Watch this video. This bailout is for China not the USA! This is insane!!!

Please watch:

http://www.cnbc.com/id/15840232?video=873682522&play=1

ZMonet said...

Won't the banks need to be recapitalized if they mark everything to market honestly? I would add one thing to your initial post. After their was a full mark to market such that their was transparency, I think taxpayers would be willing to recapitalize those banks that were still solvent as long as tax payers got preferred shares in the bank in exchange for the capitalization.

Anonymous said...

Hey Jeff, here is an article that looks at history of Depression in Germany in 1931 and has some non mainstream facts on current financial arrangements:

http://www.globalresearch.ca/index.php?
context=va&aid=10392

Jeff said...

Zmon

I would agree to that as long as I was paid back in warrants or preferred stock like you proposed. They need to learn a lesson after putting our economy on the brink of collapse.

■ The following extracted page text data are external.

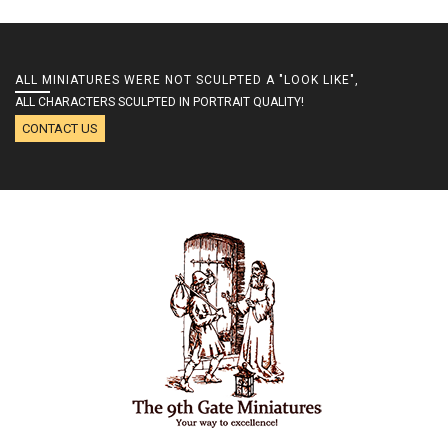
ALL MINIATURES WERE NOT SCULPTED A "LOOK LIKE",
ALL CHARACTERS SCULPTED IN PORTRAIT QUALITY!
CONTACT US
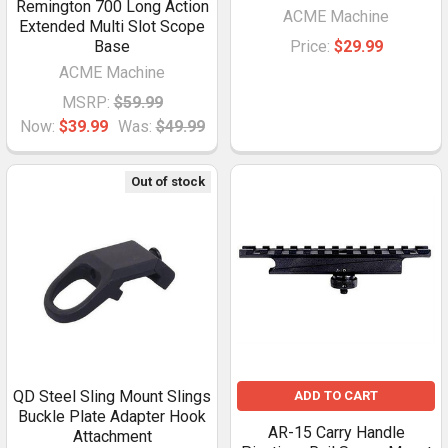
Remington 700 Long Action
ACME Machine
Extended Multi Slot Scope
Base
Price:
$29.99
ACME Machine
MSRP:
$59.99
Now:
$39.99
Was:
$49.99
Out of stock
QD Steel Sling Mount Slings
ADD TO CART
Buckle Plate Adapter Hook
AR-15 Carry Handle
Attachment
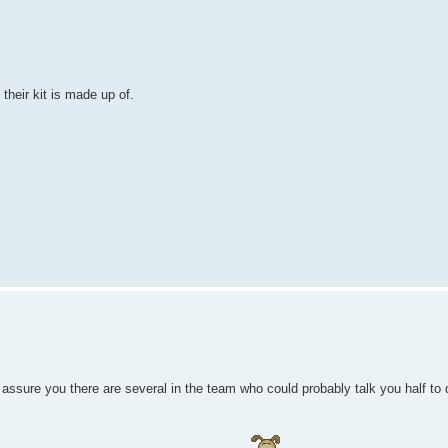
their kit is made up of.
n assure you there are several in the team who could probably talk you half to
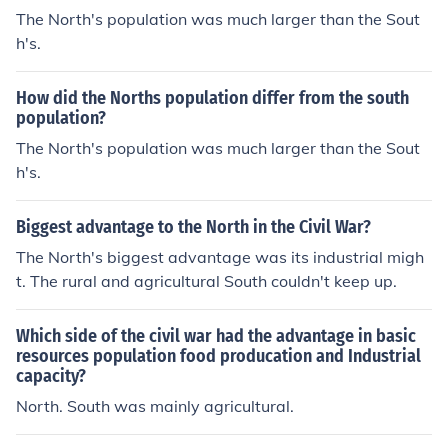
than the South. Additionally, the North had a larger pop
The North's population was much larger than the Sout
ulation, providing a bigger pool for military enlistment a
h's.
nd labor, which further supported its war efforts. This c
ombination of industrial strength and manpower prove
How did the Norths population differ from the south
d crucial in sustaining the Union's military campaigns.
population?
The North's population was much larger than the Sout
h's.
Biggest advantage to the North in the Civil War?
The North's biggest advantage was its industrial migh
t. The rural and agricultural South couldn't keep up.
Which side of the civil war had the advantage in basic
resources population food producation and Industrial
capacity?
North. South was mainly agricultural.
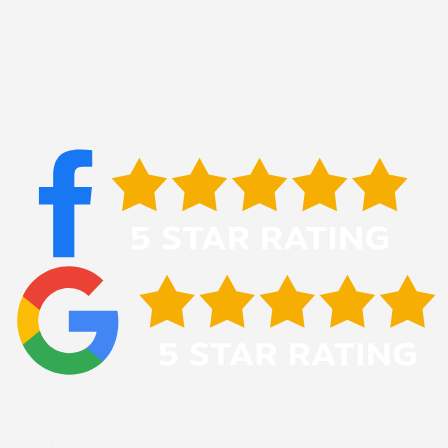
Protect Your Home In Cranberry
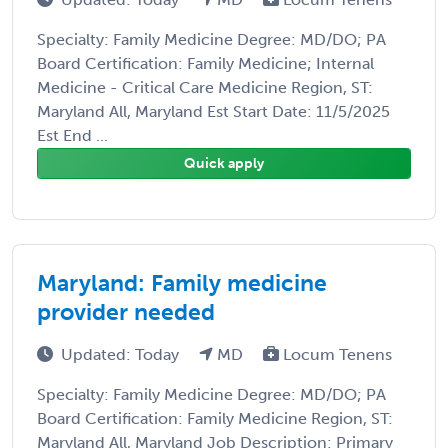
Specialty: Family Medicine Degree: MD/DO; PA
Board Certification: Family Medicine; Internal
Medicine - Critical Care Medicine Region, ST:
Maryland All, Maryland Est Start Date: 11/5/2025
Est End ...
Quick apply
Maryland: Family medicine
provider needed
Updated: Today
MD
Locum Tenens
Specialty: Family Medicine Degree: MD/DO; PA
Board Certification: Family Medicine Region, ST:
Maryland All, Maryland Job Description: Primary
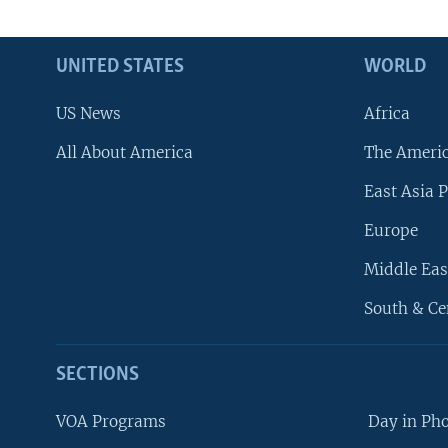
UNITED STATES
WORLD
US News
Africa
All About America
The Ameri
East Asia P
Europe
Middle Eas
South & Ce
SECTIONS
VOA Programs
Day in Ph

They do need capital badly, and I don't want the banking system to fail. I think many of the small players could simply be absorbed by the BofA's and JP Morgan's.

Some of the big economists that I have read support injecting capital directly into the banks as you proposed versus buying bad debt.

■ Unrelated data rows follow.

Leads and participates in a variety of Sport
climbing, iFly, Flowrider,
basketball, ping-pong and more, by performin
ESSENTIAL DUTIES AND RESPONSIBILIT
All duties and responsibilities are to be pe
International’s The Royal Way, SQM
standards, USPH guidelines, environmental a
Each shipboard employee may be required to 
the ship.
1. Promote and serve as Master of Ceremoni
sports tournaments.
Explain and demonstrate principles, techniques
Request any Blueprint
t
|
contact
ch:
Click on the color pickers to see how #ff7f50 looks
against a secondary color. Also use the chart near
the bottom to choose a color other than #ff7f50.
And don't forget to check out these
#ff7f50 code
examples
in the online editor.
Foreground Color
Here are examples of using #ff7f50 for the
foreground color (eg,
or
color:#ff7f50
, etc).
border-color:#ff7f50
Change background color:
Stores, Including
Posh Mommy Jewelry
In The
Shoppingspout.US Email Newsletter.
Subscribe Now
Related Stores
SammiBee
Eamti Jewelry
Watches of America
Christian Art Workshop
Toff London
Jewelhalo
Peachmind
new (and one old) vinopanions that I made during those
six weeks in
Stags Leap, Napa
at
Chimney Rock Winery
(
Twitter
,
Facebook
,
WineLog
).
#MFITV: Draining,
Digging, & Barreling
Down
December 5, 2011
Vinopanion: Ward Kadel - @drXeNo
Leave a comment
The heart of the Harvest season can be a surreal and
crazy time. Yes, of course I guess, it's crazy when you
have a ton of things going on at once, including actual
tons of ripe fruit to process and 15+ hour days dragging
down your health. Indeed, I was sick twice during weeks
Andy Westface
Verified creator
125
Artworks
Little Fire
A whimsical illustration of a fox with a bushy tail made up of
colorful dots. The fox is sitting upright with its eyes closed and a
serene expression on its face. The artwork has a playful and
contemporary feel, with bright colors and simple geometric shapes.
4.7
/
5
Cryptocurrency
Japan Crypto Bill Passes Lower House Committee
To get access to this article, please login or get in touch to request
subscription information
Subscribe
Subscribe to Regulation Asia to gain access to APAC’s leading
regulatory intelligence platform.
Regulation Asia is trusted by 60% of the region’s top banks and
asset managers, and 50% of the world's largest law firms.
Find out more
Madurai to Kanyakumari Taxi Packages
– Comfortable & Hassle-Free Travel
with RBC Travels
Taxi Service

Of course after watching the Kudlow segment I posted above, I now realize this was never about saving our financial system.

This bailout is all about taking care of the foreigners who fund this country by gobbling up our treasuries.

This bailout story gets more disgusting by the minute!

Jeff said...

Art

Yikes!

Thats a good read. Lets hope we avoid a German style collapse. That one ended with hyperinflation and some guy named Hitler rose to power.

Anonymous said...

"America has Spoken: No Bail-Out for WallSt."

Lasted for a day. Bail-out will come. Are you that blind, Jeff? Oopen your eyes and welcome reality. Only a few votes are missing. Senate will put more pressure on the House today. And after these idiots have seen what they caused in the stock market the bill will pass easily.

Jeff said...

John

Watch the Kudlow video and you will understand whats really going on.

The bailout is for foreigners not the USA. The public is being lied to and if you think this is going to help the stock market you are lost.

Watch the video posted above. The bailout has a provision that allows countries like China and the Euorozone countries to dump all of this toxic paper back to us.

Paulson has agreed to buy it all back up with the $700 billion. Senators have tried to pull this provision from the bill and Paulson and Bush have said they will veto it if they do.

America is being suckered into allowing our government to take back all of the worlds toxax subprime garbage back onto our own balance sheet.

In return, they will continue to buy our treasuries.

Oh and uhhh the market was down 350 pts. before the bill was shot down. We were going to bleed Monday bailout or no bailout.

This is the con iof the cetury if this bill passes.